Top of Provided entries

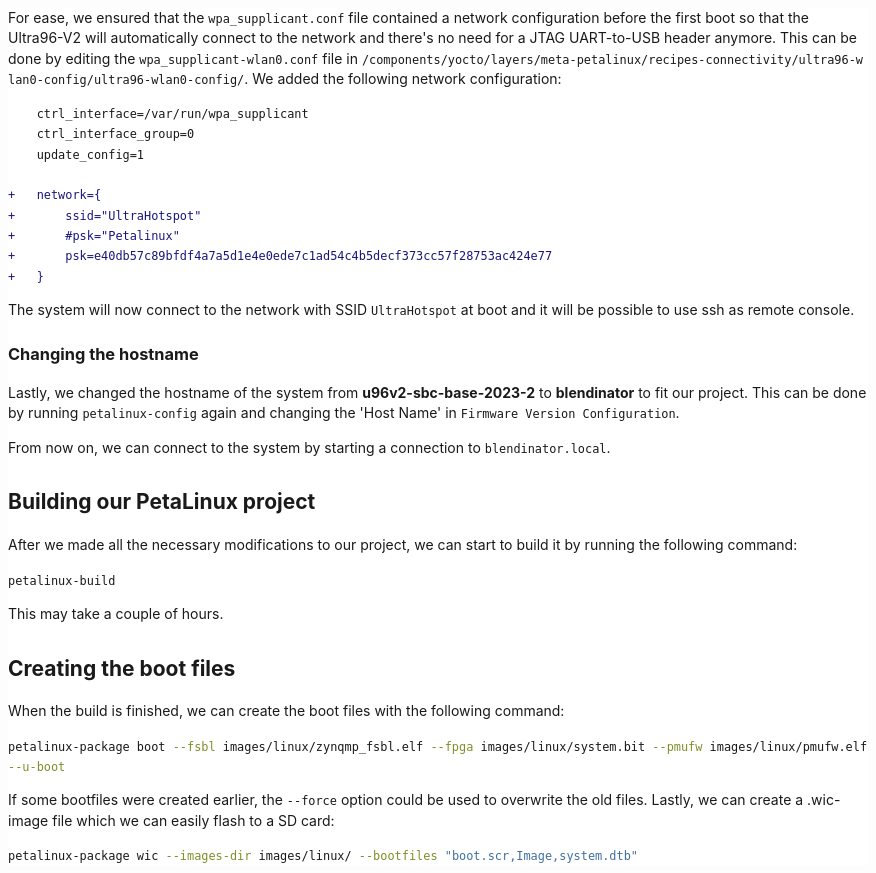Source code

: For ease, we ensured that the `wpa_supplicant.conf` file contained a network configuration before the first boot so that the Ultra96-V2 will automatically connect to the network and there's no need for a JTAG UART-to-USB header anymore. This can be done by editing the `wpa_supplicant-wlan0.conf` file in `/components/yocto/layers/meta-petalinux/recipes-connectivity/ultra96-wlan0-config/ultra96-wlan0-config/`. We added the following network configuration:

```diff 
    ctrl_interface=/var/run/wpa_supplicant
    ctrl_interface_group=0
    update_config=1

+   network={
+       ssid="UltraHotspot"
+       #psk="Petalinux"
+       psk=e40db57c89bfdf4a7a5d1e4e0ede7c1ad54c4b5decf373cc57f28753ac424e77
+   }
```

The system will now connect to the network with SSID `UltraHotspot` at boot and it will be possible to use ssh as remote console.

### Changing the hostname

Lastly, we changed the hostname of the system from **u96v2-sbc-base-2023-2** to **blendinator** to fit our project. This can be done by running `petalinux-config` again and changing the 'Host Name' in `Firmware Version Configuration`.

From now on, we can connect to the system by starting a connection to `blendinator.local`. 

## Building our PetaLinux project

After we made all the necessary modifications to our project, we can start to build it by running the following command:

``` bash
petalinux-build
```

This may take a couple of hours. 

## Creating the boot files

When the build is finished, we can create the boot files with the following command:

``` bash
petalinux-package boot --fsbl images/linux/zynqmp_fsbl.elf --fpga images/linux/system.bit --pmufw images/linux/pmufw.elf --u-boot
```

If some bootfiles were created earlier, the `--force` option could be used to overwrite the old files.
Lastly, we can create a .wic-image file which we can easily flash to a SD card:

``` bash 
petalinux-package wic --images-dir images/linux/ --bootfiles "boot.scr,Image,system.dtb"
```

Bottom of Provided entries
Top of Provided entries

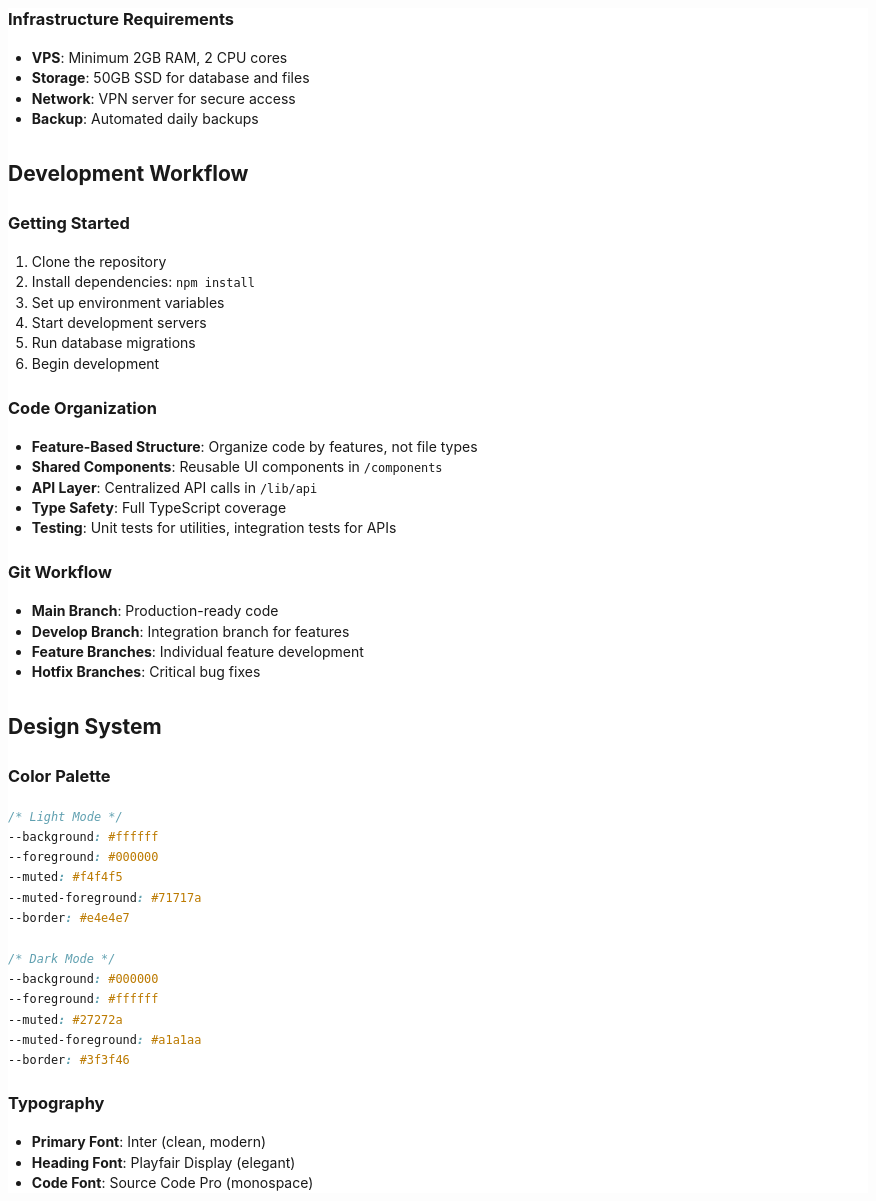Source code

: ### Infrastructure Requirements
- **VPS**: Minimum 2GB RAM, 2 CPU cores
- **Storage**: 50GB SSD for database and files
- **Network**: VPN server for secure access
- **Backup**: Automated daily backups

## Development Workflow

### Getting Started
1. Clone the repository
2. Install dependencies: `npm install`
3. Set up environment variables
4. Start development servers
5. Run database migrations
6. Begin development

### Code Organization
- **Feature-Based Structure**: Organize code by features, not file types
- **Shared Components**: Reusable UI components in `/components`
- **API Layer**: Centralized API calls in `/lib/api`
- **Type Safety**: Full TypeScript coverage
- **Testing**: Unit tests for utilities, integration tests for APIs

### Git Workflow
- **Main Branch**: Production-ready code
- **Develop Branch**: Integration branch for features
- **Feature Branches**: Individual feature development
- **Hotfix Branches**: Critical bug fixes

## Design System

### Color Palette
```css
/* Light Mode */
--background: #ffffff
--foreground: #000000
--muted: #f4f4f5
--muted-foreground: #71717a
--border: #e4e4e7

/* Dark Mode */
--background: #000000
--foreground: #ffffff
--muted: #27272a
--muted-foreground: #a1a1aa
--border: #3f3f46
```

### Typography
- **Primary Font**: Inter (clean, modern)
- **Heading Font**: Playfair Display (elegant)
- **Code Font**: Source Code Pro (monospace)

Bottom of Provided entries

### Problem description
As listed above, the lines from the line with "- **Type Safety**: Full TypeScript coverage" to the line with "- **Code Font**: Source Code Pro (monospace)" are to be echoed exactly, with both ends included and nothing added.

### Answer for this exercise
- **Type Safety**: Full TypeScript coverage
- **Testing**: Unit tests for utilities, integration tests for APIs

### Git Workflow
- **Main Branch**: Production-ready code
- **Develop Branch**: Integration branch for features
- **Feature Branches**: Individual feature development
- **Hotfix Branches**: Critical bug fixes

## Design System

### Color Palette
```css
/* Light Mode */
--background: #ffffff
--foreground: #000000
--muted: #f4f4f5
--muted-foreground: #71717a
--border: #e4e4e7

/* Dark Mode */
--background: #000000
--foreground: #ffffff
--muted: #27272a
--muted-foreground: #a1a1aa
--border: #3f3f46
```

### Typography
- **Primary Font**: Inter (clean, modern)
- **Heading Font**: Playfair Display (elegant)
- **Code Font**: Source Code Pro (monospace)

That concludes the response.